Given this trend, what else could it be other than what I am theorizing?
 

ntsqd

Heretic Car Camper
Characteristically electric fuel pumps do not suck as well as they push. Common advice is to mount the external pumps as low as possible, below the bottom of the tank is preferable.

If there is a filter/sock on the in-tank pick-up I would suggest inspecting it for debris. You could be experiencing a summation of a bunch of little things, and the lower fuel is the proverbial straw.
 

AlterKnight

New member
We have been looking at the inline filter and while there is some noticeable debris being filtered, it certainly doesn't look like too much that would cause a blockage, or at least significant impediment flow.

I told my mechanic this afternoon that we should re-test things with a known working pump.
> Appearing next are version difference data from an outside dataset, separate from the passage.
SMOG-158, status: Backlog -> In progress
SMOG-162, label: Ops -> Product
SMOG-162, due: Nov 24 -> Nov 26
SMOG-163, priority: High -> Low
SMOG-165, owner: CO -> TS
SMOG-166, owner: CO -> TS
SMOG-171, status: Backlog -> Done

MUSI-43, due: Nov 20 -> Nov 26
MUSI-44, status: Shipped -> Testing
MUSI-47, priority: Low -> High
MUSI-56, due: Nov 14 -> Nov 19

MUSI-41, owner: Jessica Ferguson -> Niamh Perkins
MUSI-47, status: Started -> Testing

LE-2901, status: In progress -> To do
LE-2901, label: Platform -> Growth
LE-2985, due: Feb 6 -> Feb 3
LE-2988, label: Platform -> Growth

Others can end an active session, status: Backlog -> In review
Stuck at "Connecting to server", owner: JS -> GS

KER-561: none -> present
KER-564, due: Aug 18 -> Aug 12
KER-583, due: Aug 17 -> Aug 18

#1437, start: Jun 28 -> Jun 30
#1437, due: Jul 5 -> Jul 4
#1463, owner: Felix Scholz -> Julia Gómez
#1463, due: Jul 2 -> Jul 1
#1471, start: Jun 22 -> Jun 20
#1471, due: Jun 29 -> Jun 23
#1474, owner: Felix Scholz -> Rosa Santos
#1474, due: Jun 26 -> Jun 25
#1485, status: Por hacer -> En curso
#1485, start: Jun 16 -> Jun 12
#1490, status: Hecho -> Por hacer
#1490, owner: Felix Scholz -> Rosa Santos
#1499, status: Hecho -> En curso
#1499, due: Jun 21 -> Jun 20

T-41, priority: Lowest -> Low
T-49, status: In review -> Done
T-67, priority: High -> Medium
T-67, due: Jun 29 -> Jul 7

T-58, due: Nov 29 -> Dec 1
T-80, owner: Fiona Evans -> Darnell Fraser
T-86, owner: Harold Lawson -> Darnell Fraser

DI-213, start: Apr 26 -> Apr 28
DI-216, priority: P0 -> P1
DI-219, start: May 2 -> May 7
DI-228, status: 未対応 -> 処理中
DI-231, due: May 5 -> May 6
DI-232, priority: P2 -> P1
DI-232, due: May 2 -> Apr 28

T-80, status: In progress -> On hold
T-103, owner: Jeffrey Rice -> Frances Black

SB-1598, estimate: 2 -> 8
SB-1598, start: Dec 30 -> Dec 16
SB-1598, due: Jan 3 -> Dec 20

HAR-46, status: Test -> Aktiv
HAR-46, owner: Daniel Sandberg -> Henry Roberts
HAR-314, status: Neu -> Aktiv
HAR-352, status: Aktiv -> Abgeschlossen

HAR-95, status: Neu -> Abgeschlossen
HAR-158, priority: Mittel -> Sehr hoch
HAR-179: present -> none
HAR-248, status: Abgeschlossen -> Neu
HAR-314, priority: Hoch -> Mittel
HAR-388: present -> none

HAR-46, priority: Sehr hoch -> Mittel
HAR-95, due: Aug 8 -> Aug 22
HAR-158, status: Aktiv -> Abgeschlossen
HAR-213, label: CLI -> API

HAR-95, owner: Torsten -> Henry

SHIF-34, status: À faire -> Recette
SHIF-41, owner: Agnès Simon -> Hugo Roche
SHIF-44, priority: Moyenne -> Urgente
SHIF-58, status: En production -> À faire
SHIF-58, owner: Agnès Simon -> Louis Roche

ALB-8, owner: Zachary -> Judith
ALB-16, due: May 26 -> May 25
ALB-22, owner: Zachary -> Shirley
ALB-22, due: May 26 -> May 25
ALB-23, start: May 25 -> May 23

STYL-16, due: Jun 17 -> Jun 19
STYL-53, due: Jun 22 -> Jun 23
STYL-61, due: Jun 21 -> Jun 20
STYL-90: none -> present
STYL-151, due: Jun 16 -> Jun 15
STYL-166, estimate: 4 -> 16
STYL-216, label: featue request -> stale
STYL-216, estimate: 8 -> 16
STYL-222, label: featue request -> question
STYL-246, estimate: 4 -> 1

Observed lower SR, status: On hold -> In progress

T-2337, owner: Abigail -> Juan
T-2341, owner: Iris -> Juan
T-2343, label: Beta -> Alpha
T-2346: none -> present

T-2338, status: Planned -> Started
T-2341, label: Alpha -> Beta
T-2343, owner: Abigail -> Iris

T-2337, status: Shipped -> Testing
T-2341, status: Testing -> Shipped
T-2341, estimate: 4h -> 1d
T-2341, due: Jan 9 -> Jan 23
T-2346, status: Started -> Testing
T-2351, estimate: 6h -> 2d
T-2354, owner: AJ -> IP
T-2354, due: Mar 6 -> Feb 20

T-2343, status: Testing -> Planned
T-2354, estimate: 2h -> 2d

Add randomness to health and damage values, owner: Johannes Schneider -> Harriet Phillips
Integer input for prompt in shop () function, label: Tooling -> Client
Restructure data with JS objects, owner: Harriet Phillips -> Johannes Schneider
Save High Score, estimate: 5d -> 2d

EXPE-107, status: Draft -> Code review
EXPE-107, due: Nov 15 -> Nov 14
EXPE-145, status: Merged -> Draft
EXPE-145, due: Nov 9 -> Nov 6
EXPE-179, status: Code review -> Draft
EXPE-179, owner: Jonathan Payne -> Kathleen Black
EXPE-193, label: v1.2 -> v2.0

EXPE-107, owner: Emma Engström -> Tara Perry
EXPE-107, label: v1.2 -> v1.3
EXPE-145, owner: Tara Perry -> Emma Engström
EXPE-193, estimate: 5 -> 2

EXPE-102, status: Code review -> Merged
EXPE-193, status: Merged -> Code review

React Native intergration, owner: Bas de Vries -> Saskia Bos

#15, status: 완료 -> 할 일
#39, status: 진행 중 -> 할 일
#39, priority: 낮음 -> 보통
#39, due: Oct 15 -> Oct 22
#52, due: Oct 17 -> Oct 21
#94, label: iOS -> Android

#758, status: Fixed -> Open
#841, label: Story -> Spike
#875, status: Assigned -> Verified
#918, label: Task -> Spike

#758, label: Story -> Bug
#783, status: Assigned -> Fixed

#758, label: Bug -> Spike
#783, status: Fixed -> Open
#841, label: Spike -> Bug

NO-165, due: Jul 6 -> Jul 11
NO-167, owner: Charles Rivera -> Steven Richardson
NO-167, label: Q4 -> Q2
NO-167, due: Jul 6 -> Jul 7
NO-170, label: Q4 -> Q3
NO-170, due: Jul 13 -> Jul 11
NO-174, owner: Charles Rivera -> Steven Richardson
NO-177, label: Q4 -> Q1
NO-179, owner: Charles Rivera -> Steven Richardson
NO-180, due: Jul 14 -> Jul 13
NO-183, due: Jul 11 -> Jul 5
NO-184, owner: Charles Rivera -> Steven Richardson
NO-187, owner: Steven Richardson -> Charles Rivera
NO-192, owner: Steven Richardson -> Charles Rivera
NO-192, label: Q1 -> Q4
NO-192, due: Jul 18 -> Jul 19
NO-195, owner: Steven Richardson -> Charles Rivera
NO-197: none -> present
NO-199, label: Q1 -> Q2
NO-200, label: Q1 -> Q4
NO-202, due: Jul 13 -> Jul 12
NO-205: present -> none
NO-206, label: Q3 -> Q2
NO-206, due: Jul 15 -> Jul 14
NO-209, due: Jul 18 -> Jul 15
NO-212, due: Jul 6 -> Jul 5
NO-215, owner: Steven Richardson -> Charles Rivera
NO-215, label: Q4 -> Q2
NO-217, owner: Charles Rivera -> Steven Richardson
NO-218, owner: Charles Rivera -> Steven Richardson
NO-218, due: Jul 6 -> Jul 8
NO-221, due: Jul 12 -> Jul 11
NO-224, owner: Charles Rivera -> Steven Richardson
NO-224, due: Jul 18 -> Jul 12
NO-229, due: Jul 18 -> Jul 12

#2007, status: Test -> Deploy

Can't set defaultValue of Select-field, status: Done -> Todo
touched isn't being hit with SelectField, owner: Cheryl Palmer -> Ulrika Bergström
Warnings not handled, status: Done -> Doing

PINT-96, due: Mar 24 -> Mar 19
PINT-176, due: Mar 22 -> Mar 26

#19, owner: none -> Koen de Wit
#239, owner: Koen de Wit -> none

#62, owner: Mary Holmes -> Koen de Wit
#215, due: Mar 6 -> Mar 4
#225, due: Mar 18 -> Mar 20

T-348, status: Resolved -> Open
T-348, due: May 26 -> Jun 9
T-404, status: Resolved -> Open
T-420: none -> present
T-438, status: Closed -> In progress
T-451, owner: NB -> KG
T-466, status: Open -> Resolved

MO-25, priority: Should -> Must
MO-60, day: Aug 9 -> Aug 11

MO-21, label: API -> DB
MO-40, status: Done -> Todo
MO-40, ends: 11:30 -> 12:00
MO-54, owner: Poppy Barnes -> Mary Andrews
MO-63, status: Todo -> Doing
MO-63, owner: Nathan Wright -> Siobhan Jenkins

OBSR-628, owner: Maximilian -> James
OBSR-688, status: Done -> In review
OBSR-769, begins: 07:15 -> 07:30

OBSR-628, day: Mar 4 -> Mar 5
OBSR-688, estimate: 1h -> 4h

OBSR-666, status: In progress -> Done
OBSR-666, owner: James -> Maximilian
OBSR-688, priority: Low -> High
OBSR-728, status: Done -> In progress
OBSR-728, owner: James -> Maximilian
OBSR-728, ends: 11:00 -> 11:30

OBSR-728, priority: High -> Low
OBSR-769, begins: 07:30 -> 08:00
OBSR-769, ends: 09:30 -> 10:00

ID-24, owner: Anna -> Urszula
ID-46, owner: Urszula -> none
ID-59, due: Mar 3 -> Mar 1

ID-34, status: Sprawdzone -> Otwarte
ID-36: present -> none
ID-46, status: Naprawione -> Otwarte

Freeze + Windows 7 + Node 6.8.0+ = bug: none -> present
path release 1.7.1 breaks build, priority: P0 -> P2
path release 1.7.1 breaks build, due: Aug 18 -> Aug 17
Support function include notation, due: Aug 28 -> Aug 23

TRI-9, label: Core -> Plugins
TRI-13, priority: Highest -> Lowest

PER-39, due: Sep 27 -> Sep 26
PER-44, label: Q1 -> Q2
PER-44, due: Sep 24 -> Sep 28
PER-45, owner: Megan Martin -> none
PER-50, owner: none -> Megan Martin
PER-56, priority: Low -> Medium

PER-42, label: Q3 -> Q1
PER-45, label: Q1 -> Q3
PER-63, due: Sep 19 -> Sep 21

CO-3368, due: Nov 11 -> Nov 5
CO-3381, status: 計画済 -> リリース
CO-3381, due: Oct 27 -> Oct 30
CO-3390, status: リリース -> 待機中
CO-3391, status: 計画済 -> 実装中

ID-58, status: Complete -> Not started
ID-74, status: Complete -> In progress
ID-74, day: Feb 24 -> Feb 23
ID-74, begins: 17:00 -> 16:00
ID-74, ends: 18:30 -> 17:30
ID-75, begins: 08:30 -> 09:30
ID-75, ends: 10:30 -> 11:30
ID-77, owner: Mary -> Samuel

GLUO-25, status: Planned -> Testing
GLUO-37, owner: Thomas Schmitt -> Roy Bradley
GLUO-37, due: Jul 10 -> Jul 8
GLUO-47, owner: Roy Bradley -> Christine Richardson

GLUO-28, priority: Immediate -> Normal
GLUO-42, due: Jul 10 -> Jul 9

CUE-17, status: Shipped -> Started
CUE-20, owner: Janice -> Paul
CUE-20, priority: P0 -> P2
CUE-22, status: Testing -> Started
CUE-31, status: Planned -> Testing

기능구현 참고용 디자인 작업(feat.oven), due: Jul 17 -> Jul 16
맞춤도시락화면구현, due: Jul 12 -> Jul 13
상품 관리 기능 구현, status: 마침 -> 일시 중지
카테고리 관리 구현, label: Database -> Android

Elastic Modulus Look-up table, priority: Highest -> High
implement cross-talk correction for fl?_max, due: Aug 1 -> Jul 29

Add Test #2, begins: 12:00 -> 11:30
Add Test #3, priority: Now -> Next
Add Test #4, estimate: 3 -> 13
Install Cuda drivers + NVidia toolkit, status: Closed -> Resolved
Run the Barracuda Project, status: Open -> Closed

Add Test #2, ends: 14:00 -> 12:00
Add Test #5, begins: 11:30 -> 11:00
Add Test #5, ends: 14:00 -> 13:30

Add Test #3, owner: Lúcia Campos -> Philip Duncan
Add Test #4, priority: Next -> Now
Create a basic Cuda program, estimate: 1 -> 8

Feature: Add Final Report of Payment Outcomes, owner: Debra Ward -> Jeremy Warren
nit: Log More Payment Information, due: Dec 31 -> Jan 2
We did try to pump some gas from a small container held below the pump (simulating the illustration above), and despite hearing the pump turn on, we weren't certain the pump wasn't already fried. I think such a test would confirm our theory that the pump can't draw fuel from below it, or at least very effectively.
 

johnhughes051

New member
I put an elec.cutoff valve before a filter and then the pump. It goes into the filler pipe and fills the main tank in about an hour while driving. As I was afraid I might forget it was on I put in a timer switch which I can set from a few min. to an hour. Works great!